Babies can be made to develop a taste for fruits and vegetables early if their mothers eat these foods while breastfeeding, and by offering them these foods regularly once they start having solid food.
Eating fruits and vegetables is linked to lower risks of obesity and certain cancers, yet many adults and children do not eat enough fruits and vegetables each day. The best predictor of how much fruits and vegetables children eat is whether they like the tastes of these foods. If babies learn to like these tastes, they can be made to start a healthy diet early.
Researchers from the Monell Chemical Senses Center, Philadelphia, randomly assigned 45 infants between 4 and 8 months of age, 20 of whom were breastfed, to one of two groups. One group was fed green beans for eight consecutive days; the other was given green beans and then peaches over the same period. Acceptance of both foods was assessed before and after repeated exposure. It was found that breastfeeding was tied to the infants' initial acceptance of green beans and peaches but only if the mother regularly consumed those foods. Breastfed infants showed greater liking of peaches, as did their mothers, who ate more fruits in general than did mothers who formula fed their babies. The enhanced acceptance of peaches among these infants can be attributed to increased exposure to the fruit flavour through breast milk.
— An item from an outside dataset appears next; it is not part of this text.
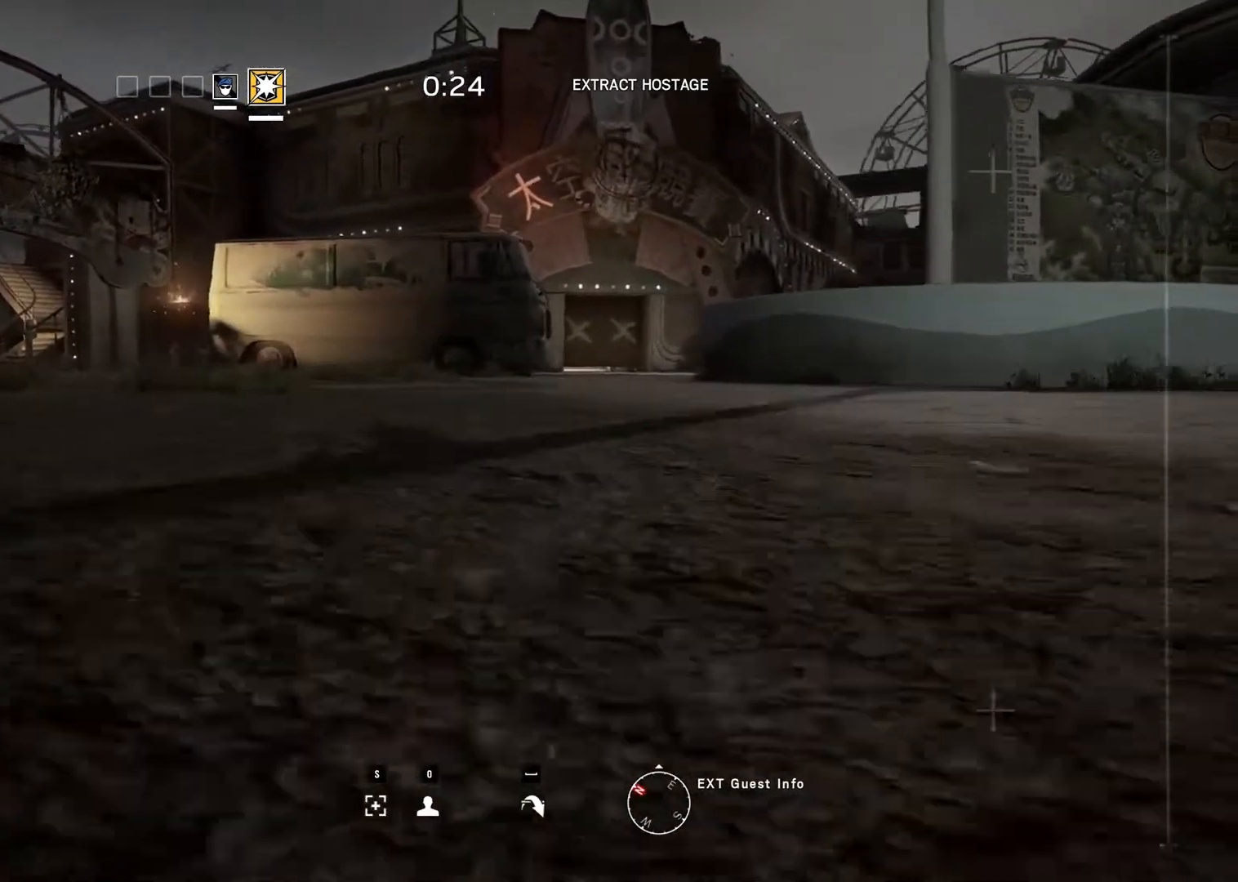
{"keys": ["ctrl_r"], "mouse": [], "events": []}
The findings suggest that flavours from the mother's diet are transmitted through amniotic fluid and mother's milk. So, a baby learns to like a food's taste when the mother eats that food on a regular basis.
Both groups of mothers reported eating green beans and green vegetables infrequently at levels below current recommendations and there was no difference in the amount of green beans eaten by breastfed and formula-fed infants the first time the vegetables were offered. Once weaned, repeatedly offering green beans over eight days, with or without peaches, enhanced acceptance of the vegetable in both breastfed and formula-fed infants increasing intake by almost three-fold.
Babies are born with a dislike for bitter tastes, and their facial expressions do not always match their willingness to eat fruits and vegetables. But if mothers want their babies to learn to like to eat vegetables, especially green vegetables, they need to provide them with opportunities to taste these foods. The results also suggest that mothers should not give up on a food just because her infant does not seem to approve it.